The bond given in this case to the railroad company is, in a sense, a principal and surety bond, but it is more correctly described as a bond of indemnity. The surety did not agree to pay any certain sum of money, or perform some particular act, *165but its obligation was to secure to the obligee the faithful performance by the principal of his duties as agent of said company. In effect it was to indemnify the company against any loss it might sustain from the failure of the agent to faithfully perform his duty.
Even though the statute of limitations was a bar to an action by the railroad company against the obligees, or either of them, at the time the surety company paid the money to the railroad company, it could not be a bar to an action by the surety company, indemnitor, against the estate of Gray to recover the money paid for his default.
In such case the cause of action could not accrue until the money was paid by the indemnitor, certainly not until notice and demand. A cause of action cannot accrue before there is a right and power to enter suit, and the indemnitor could not enter suit until it knew what the loss was. -
But the question remains, can the surety company recover in this action if neither it nor the estate of Gray could have been compelled to pay in case suit had been brought on the bond and the statute of limitations pleaded?

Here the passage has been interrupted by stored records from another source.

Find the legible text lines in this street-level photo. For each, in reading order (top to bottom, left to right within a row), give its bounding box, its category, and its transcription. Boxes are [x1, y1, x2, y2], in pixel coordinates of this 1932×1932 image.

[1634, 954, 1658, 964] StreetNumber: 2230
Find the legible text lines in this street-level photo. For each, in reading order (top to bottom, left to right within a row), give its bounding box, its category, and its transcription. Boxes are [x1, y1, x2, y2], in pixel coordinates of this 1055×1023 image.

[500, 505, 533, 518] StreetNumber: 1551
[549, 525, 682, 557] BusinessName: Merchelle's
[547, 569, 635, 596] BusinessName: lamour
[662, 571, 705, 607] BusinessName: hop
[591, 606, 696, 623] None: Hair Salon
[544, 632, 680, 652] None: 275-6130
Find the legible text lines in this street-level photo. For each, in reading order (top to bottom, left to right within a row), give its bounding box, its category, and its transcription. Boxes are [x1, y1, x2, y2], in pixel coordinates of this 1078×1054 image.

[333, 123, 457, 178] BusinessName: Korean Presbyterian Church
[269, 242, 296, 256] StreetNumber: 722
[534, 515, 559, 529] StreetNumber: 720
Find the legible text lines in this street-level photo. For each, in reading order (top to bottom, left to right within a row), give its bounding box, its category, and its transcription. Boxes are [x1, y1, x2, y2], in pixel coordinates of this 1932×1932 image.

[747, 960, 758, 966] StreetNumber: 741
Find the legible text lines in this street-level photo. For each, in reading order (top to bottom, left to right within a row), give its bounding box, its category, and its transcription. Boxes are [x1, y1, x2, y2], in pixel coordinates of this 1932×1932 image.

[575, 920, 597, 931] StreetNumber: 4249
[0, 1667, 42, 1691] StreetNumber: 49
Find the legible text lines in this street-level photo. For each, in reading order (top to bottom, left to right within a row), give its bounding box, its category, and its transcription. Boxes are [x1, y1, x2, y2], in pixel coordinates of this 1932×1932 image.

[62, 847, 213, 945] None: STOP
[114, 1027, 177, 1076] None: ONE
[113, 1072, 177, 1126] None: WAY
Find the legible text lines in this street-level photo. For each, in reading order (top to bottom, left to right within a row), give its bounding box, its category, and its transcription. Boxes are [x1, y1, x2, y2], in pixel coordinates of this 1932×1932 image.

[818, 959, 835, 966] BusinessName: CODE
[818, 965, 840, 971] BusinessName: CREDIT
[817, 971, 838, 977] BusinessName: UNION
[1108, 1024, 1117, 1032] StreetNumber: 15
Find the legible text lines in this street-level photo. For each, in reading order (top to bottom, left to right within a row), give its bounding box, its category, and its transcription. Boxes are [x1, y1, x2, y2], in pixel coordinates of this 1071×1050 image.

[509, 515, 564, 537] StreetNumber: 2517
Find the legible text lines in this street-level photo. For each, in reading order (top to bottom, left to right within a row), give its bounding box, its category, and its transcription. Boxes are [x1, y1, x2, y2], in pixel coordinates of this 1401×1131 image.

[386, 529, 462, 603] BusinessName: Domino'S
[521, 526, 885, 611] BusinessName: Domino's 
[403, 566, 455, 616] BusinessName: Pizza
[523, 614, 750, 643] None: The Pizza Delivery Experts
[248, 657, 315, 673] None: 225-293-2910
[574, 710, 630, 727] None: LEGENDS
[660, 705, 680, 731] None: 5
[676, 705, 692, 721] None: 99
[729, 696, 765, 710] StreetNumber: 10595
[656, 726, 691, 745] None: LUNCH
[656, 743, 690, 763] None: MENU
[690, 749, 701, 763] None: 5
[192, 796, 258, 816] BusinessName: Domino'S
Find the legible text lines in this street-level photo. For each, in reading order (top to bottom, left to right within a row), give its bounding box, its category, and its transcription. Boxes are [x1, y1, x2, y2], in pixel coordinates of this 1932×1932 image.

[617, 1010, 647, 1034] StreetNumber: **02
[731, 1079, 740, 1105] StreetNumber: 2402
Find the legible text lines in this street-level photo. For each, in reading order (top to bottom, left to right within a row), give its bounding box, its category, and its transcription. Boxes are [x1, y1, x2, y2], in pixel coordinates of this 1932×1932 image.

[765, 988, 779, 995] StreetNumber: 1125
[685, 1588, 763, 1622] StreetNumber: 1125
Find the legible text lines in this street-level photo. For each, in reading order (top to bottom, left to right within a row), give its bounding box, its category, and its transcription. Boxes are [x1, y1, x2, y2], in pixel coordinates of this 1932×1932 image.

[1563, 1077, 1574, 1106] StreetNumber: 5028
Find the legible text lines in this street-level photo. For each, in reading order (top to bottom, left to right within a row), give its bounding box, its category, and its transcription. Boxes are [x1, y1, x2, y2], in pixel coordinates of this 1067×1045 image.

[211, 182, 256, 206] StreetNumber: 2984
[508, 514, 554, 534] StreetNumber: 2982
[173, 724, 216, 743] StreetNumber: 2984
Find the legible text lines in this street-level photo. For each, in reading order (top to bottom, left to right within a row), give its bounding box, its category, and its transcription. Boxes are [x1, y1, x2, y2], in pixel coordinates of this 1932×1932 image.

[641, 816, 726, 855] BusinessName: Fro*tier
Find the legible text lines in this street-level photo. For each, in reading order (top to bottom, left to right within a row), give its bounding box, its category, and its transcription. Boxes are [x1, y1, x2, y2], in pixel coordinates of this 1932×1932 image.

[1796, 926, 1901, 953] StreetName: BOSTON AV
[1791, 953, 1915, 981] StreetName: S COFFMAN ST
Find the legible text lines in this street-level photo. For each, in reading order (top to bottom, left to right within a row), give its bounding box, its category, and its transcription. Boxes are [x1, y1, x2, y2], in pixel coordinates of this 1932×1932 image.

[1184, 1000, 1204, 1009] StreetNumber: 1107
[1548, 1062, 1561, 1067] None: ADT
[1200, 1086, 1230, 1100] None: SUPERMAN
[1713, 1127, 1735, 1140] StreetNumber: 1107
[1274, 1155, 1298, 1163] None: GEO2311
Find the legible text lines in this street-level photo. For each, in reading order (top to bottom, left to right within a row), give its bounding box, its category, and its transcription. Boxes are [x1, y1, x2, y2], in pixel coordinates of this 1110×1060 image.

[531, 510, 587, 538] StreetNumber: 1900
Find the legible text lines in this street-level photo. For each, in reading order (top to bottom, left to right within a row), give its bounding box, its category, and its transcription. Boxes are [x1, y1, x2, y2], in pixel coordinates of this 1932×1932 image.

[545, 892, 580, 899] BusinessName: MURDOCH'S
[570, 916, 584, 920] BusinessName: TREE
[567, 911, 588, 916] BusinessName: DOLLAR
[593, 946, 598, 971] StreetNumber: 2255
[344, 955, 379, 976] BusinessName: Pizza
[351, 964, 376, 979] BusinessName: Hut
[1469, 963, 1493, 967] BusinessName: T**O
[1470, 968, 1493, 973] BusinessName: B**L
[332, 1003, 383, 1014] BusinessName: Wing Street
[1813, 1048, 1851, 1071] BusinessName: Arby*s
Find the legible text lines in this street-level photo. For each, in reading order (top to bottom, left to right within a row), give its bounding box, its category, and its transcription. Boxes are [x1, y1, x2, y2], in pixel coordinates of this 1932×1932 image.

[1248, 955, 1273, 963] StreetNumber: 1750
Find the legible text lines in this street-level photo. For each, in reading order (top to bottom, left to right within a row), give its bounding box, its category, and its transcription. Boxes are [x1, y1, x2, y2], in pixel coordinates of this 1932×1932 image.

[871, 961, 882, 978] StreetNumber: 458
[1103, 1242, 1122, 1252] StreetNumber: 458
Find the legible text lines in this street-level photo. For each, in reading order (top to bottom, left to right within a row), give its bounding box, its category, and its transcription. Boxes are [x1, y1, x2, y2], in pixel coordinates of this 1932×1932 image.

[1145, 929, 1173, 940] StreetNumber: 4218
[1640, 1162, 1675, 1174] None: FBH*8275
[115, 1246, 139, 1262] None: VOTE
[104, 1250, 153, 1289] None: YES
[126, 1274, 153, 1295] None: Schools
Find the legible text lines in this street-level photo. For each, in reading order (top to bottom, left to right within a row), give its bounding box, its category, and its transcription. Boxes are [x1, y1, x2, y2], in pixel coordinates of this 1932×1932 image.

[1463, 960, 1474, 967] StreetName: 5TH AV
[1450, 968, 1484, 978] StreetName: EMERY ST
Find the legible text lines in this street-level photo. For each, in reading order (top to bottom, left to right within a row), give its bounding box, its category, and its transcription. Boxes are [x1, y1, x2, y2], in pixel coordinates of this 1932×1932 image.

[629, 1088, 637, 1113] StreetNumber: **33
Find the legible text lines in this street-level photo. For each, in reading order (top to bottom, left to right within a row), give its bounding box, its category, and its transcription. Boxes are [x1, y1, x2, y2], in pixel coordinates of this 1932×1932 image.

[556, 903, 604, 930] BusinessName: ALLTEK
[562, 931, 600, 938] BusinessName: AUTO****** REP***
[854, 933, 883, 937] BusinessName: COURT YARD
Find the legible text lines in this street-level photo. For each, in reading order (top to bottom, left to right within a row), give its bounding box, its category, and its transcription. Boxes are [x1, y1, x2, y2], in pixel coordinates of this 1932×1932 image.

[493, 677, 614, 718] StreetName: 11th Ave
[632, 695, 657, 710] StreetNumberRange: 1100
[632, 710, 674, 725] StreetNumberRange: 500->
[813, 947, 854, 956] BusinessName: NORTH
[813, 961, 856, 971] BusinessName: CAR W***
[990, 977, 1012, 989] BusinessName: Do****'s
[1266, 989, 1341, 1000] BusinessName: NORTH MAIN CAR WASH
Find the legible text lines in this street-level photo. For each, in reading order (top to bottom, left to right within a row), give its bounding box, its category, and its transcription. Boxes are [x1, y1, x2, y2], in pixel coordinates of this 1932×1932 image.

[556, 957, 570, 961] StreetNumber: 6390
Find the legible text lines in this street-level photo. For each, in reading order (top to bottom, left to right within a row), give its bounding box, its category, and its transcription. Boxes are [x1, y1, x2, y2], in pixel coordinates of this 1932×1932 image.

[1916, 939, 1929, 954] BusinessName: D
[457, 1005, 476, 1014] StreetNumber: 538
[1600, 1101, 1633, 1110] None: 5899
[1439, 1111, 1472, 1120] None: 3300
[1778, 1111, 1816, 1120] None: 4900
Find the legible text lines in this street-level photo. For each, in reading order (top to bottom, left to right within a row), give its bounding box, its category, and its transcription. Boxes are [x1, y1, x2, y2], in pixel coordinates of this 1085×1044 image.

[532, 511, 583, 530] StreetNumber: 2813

Under the law of this state an executor or administrator is not compelled to plead the statute of limitations “against an unquestionably just and honest debt.” Chambers v. Fennemore, 4 Harr. 368.
In that case Judge Harrington said:
“It is in the discretion of an administrator to use this defense only when the purposes of justice and fair protection of the estate require the statute to be pleaded. * * * There is nothing, therefore, in our present limitation laws that requires an administrator to set up the statute in bar of a claim which he knows to be just.”
In analogy to that principle of law, it seems to me that an indemnitor is not bound to plead the statute to an action on such a bond as was given in the present case, if he believes the claim or demand is just.
While the court gave no reason for the decision referred to, it is reasonable to believe it was based upon the thought that the debtor, if living, would not plead the statute against an action *166brought for an undisputed debt; and that which he would probably not do if living the law does not require his representative to do after his death.
My conclusion, therefore, is that the present action was not only not barred by the statute, but that the plaintiff may recover the amount sued for even though the railroad company could not have collected it by a suit on the bond if the statute of limitations had been pleaded.
The surety company was not compelled to plead the statute, and we cannot assume that Gray or his executor would have pleaded it against the railroad company’s claim in an action on the bond.